Justice Coney Barrett joined the court in October 2020. She has yet to rule on abortion at the Supreme Court level, but reviewed two cases while serving as a judge on the appeals court.
She voted in favour of a law that would have mandated doctors to inform the parents of a minor seeking an abortion, with no exceptions. She also called for a state law that sought to ban abortions related to sex, race, disability or life-threatening health conditions to be reheard.
Speaking as a law school professor in 2016, she said she did not think “abortion or the right to abortion would change” under a future court.
“I think some of the restrictions would change,” she said. “The question is how much freedom the court is willing to let states have in regulating abortion.”
‘It could be the case that kills Roe’
Anti-abortion activists have been waiting, sometimes impatiently, for the increasingly conservative-dominated Supreme Court to take up a case that could allow it to drive a stake through the heart of Roe v Wade. On Monday morning, the court obliged.
Mississippi’s 15-week abortion ban was written as direct challenge to existing Supreme Court guidelines governing the legality of abortion. If a majority of the nine-member court decides to uphold the law, it will pave the way for other states to impose their own stringent limitations on the procedure.

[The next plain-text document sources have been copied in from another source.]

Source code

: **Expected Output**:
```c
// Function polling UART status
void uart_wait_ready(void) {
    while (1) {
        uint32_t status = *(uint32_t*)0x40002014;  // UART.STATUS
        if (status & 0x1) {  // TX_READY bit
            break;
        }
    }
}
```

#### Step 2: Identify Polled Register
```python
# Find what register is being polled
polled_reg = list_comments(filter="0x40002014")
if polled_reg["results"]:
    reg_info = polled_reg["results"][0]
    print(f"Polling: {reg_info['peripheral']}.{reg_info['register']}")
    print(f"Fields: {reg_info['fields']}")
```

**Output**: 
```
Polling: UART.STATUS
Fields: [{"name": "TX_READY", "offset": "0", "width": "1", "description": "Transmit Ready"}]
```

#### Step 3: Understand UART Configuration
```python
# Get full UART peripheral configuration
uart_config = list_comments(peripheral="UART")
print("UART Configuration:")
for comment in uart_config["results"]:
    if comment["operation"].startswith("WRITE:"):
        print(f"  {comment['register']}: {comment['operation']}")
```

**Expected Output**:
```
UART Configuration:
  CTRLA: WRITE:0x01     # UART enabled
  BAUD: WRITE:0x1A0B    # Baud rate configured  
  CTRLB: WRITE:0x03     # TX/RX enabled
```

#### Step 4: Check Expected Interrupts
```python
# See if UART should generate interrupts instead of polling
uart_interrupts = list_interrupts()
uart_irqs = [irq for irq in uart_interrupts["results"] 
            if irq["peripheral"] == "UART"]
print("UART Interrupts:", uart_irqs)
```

That the court decided to hear the case after lower courts struck down the law suggests that at least four justices are open to doing just that.
Abortion has been one of the most highly charged judicial topics in the last half-century. The 1973 Roe case legalising first-trimester abortion nationwide was sweeping in its scope and gave rise to the modern religious conservative movement. A slim majority of justices turned back a serious challenge to the precedent in 1992’s Planned Parenthood v Casey.
This Mississippi challenge has the potential to rank alongside those landmark cases. It could be the case that kills Roe and hands the issue of abortion legality back to the states to decide.